__Task item 1__:
Do these statements agree with the passage on antennas for spacecraft communications? (a) The sub-reflector is centered on an optical axis of the main reflector. (b) The main reflector and the sub-reflector rotate independently of each other. (c) Motors and servo-mechanisms drive the components in at least two rotational directions. Answer yes or no for each, quoting the words of the passage that decide it.

BACKGROUND OF THE INVENTION
3. Terrestrial stations for spacecraft communications typically
include a large aperture antenna for communicating with a
spacecraft. Such an antenna typically includes a beam waveguide
assembly having a main reflector and a sub-reflector centered on an
optical axis of the main reflector, e.g., a Cassegrain antenna. The
beam waveguide assembly forms and directs a reciprocal pair of main
antenna beams along the optical axis. The main antenna beams
typically include a transmit beam for transmitting an uplink signal
to and a receive beam for receiving a down-link signal from the
spacecraft. To track the spacecraft, the main reflector and the
sub-reflector, which are fixed relative to each other and rotate
together, along with other optical components of the beam waveguide
assembly, are typically driven by motors and servo-mechanisms in at
least two rotational directions, e.g., azimuth (AZ) and elevation
(EL), so as to align the main beams with the spacecraft. In this
manner, the receive and transmit beams are both aligned with the
same position of the spacecraft at a given point in time.

__Task item 2__:
In the entries, rewrite everything from "right knee: (34, 295, -9)" down to "left knee: (290, 285, -25)", changing "shoulder" to "upper arm" and leaving all else unchanged.

__Supplied records__:
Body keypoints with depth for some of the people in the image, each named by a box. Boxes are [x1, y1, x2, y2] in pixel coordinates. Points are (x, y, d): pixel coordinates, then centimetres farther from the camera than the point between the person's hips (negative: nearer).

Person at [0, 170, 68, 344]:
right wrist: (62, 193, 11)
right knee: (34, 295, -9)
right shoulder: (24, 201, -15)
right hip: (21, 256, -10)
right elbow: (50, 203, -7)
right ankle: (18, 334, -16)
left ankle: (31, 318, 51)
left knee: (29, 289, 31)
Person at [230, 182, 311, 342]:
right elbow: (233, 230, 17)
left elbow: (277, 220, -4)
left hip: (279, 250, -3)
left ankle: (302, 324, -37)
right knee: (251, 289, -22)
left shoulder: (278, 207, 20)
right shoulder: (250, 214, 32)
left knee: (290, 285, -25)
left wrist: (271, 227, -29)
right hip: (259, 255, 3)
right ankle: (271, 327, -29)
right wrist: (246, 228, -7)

__Answer box 1__:
(a) Yes: "a sub-reflector centered on an optical axis of the main reflector"
(b) No: "which are fixed relative to each other and rotate together"
(c) Yes: "driven by motors and servo-mechanisms in at least two rotational directions"

__Answer box 2__:
right knee: (34, 295, -9)
right upper arm: (24, 201, -15)
right hip: (21, 256, -10)
right elbow: (50, 203, -7)
right ankle: (18, 334, -16)
left ankle: (31, 318, 51)
left knee: (29, 289, 31)
Person at [230, 182, 311, 342]:
right elbow: (233, 230, 17)
left elbow: (277, 220, -4)
left hip: (279, 250, -3)
left ankle: (302, 324, -37)
right knee: (251, 289, -22)
left upper arm: (278, 207, 20)
right upper arm: (250, 214, 32)
left knee: (290, 285, -25)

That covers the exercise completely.